Why Do LLMs Hallucinate?

20 May 2024

GPT-4o is out, but the problem of AI hallucination is still alive and kicking.

Hallucination in LLMs is a pretty succinct way of saying “My AI assistant is spitting out incorrect or nonsensical information”. Think of wrong dates, historical inaccuracies, or responses that have nothing to do with your prompt. Things like that.

LLM hallucinations come in two main flavors.

First, we have intrinsic hallucinations. In this case, the model will straight-up contradict the original text or any external knowledge base it's supposed to draw from. Say you ask for a summary of an article about climate change, and jammed in there is a point or two about how global warming is a hoax perpetrated by both clowns and God. While entertaining, that likely wasn’t in the article you were reading.

Then we have extrinsic hallucinations, where the model introduces brand-new, unverifiable information. Typically information that wasn't even present in the source material, but is written as fact, e.g. fake statistics.

Hallucination crops up across all sorts of generative tasks, from image generation to dialogue, and even in quantitative tasks.

AI hallucination is in the design

If you understand how LLMs work on a base level, then you must know one thing: LLMs are more like probability machines.

Large Language Models group information into sets. For example, green, red, blue go in the “colour” set. Blue may also go in the “emotion” set along with the words sad, down, and happy.

The model draws from millions of those data sets to guess the next most probable word/answer/response to a query.

So, if the prompt “Happy __!” is given, the LLM will identify this as a celebratory message, and will pick out the most likely phrase from its identified set of “celebratory phrases”:

—> Happy birthday! (most likely)

—> Happy graduation! (less likely, still probable)

—> Happy divorce! (least likely, especially if not accounting for sarcasm/wit)

With deep learning algorithms, LLMs are able to achieve a high level of accuracy in both understanding and generating human language.

As Andrej Karpathy points out, general-purpose LLMs are designed to hallucinate and will try to answer any question you throw at them. This hallucination ability - a side effect of their creativity - is what separates LLMs from basic search engines.

When people say they want ChatGPT/Claude/Gemini to hallucinate less, they're not talking about situations where creativity is the goal, e.g. script writing, art generation etc. They're referring to domains where accuracy and reliability must be the rule, like law and medicine, or even general work assistants that deal with real-life, factual situations.

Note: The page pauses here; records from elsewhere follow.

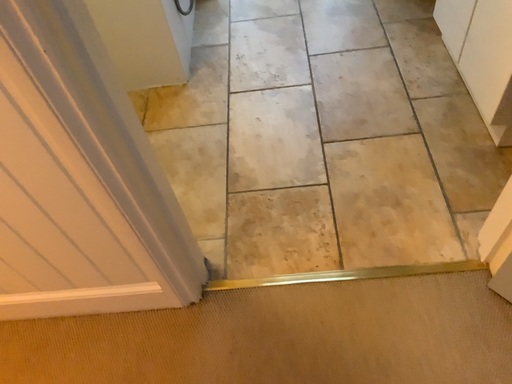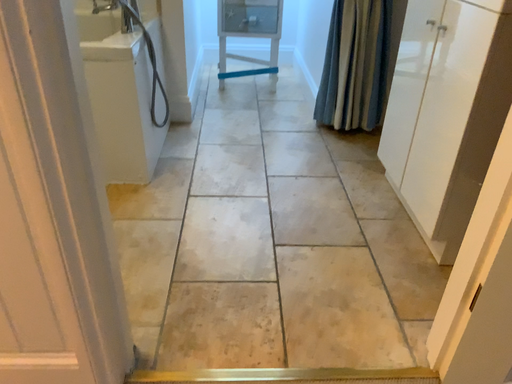
Question: Which way did the camera rotate in the video?

Choices:
 (A) rotated downward
 (B) rotated upward

Answer: (B)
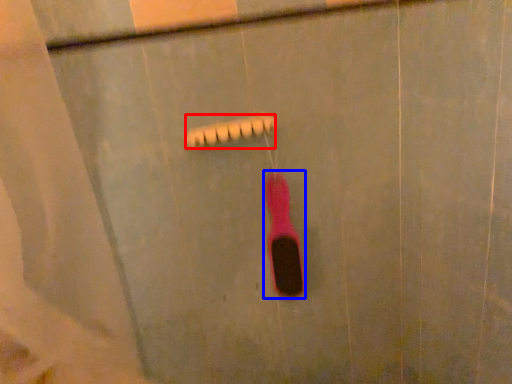
Question: Which object appears farthest to the camera in this image, shower (highlighted by a red box) or toothbrush (highlighted by a blue box)?

Choices:
 (A) shower
 (B) toothbrush

Answer: (B)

What triggers hallucination in LLMs

A few key things that can trigger hallucinations:

  1. The LLM's training data was incomplete or contradictory
  2. Overfitting and lack of novelty, so it just regurgitates memorised patterns
  3. Vague or lacking prompts that force the LLM to take wild guesses

Identifying and training out hallucination

Having human experts rigorously test the model – aka "Red teaming" – is one of the more relied-on methods for catching hallucinations in AI.

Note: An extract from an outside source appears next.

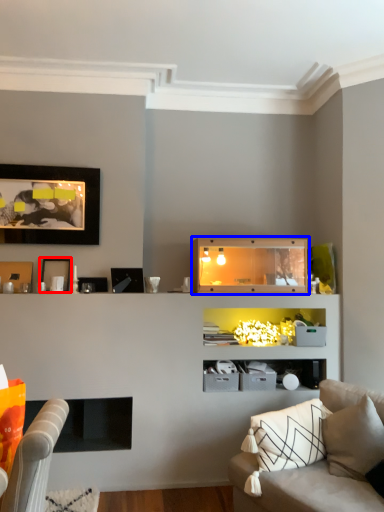
Question: Which object appears farthest to the camera in this image, picture frame (highlighted by a red box) or shelf (highlighted by a blue box)?

Choices:
 (A) picture frame
 (B) shelf

Answer: (A)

At the product level, tactics like allowing user edits, structured prompts/outputs, and incorporating user feedback can also kill off hallucinations.

Some other common solutions:

  1. Adjusting model parameters like temperature, frequency/presence penalties and top-p sampling to balance creativity and accuracy.

  2. Providing domain-specific data to facilitate adaptation and augment the LLM's knowledge for that area.

The goal is to reduce hallucinations by controlling inputs, fine-tuning, incorporating feedback, and expanding the model's context and knowledge.

A novel solution: Memory Tuning

What really caught my interest and triggered this dive into LLMs and hallucination was reading about Lamini AI's new "memory tuning" approach. The idea here is to train the LLM extensively on a specific domain's data so it can accurately recall and match that information, drastically reducing hallucinations. I can see why this would work for domain-specific work assistants, which is where people need less “creative” AI.

LLMs aren't designed for strict accuracy; their hallucinations are a byproduct of their creative strength. We can leverage this "what-if" ability for tasks like creative writing, but it needs a leash in factual domains. So yes, while hallucinations are kind of baked into how LLMs work, there are ways to mitigate them for specialized applications.